+++ DATA TO USE +++
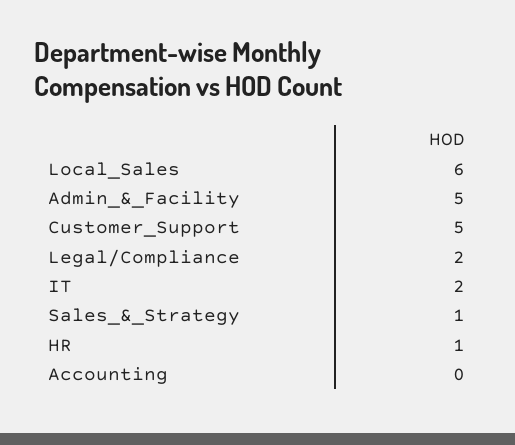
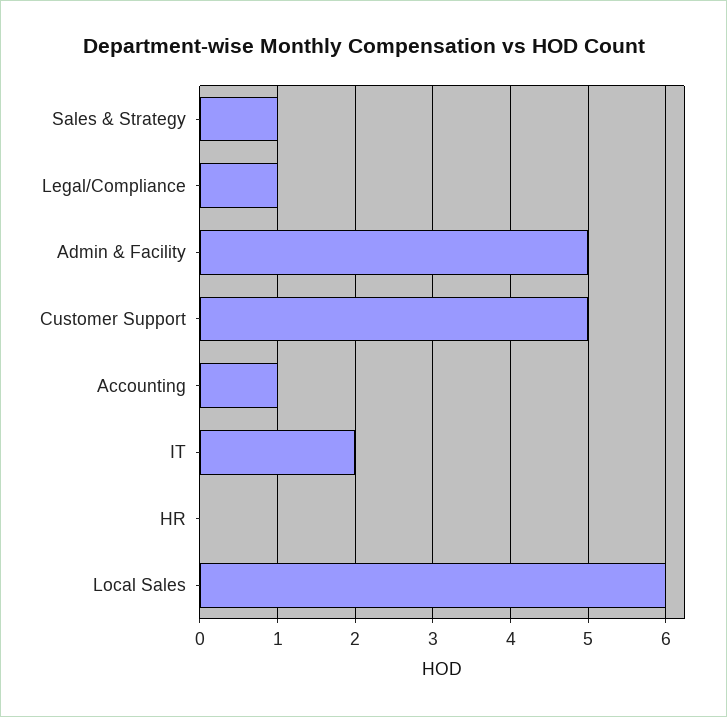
Legal/Compliance: 2 -> 1
HR: 1 -> 0
Accounting: 0 -> 1

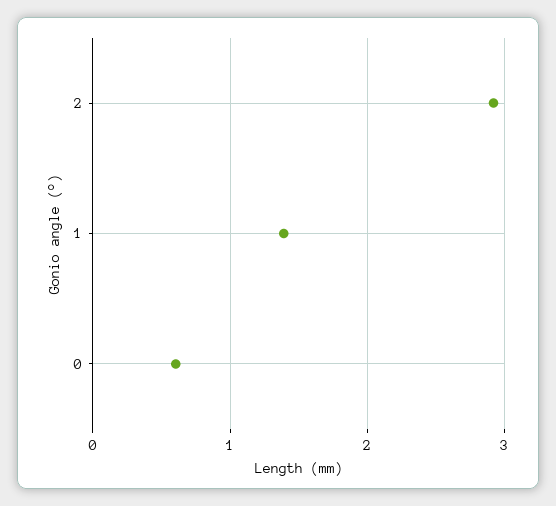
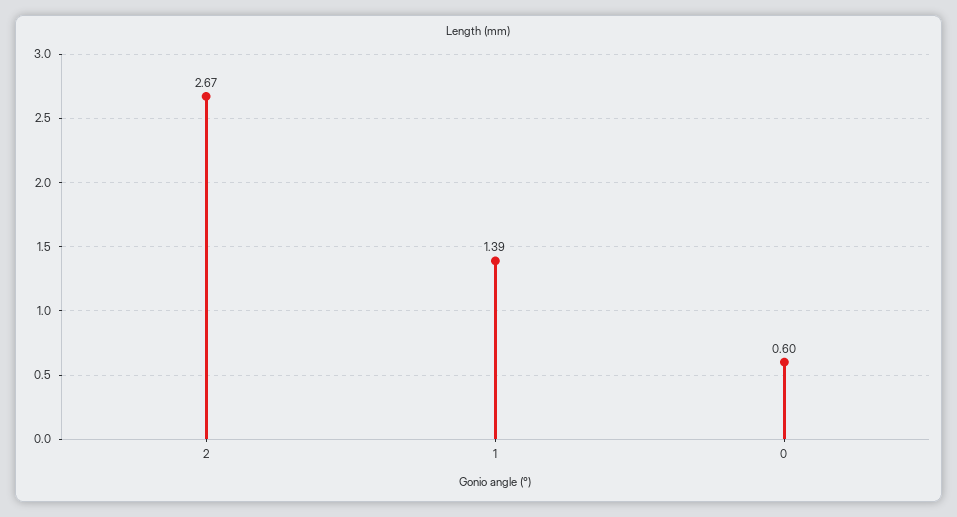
2: 2.9 -> 2.67

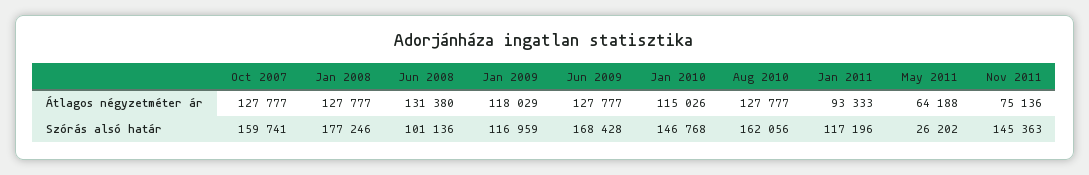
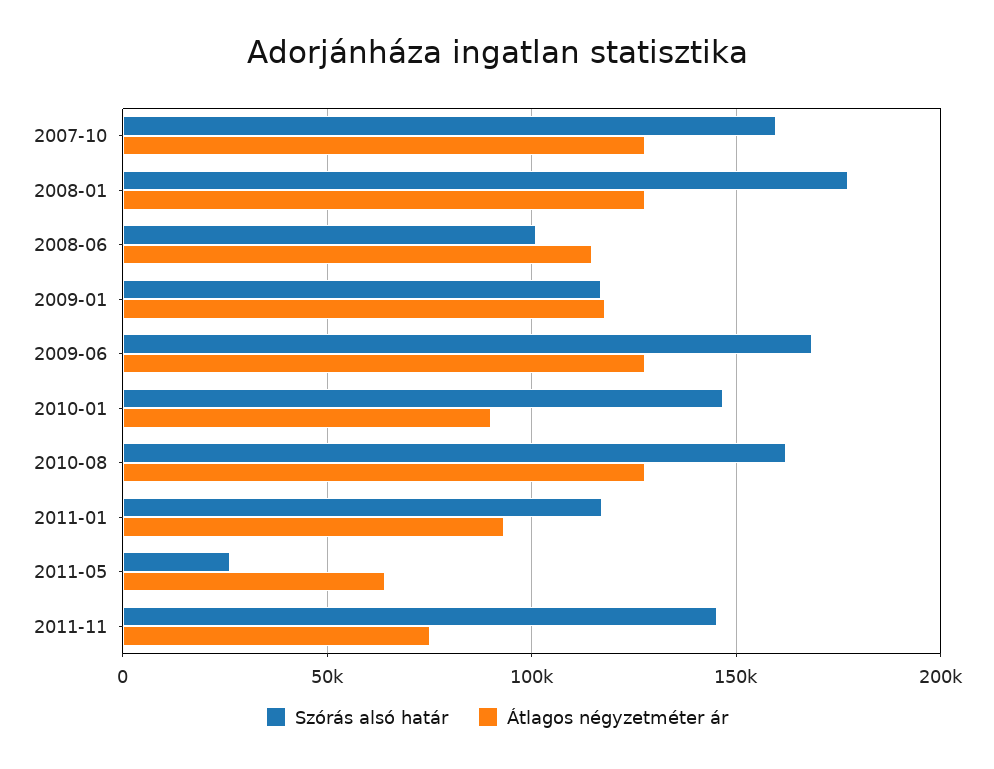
Átlagos négyzetméter ár, Jun 2008: 131380 -> 115000
Átlagos négyzetméter ár, Jan 2010: 115026 -> 90000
+++
Without any pictures, output the entries above exactly as they appear.

RESPONSE
Legal/Compliance: 2 -> 1
HR: 1 -> 0
Accounting: 0 -> 1

2: 2.9 -> 2.67

Átlagos négyzetméter ár, Jun 2008: 131380 -> 115000
Átlagos négyzetméter ár, Jan 2010: 115026 -> 90000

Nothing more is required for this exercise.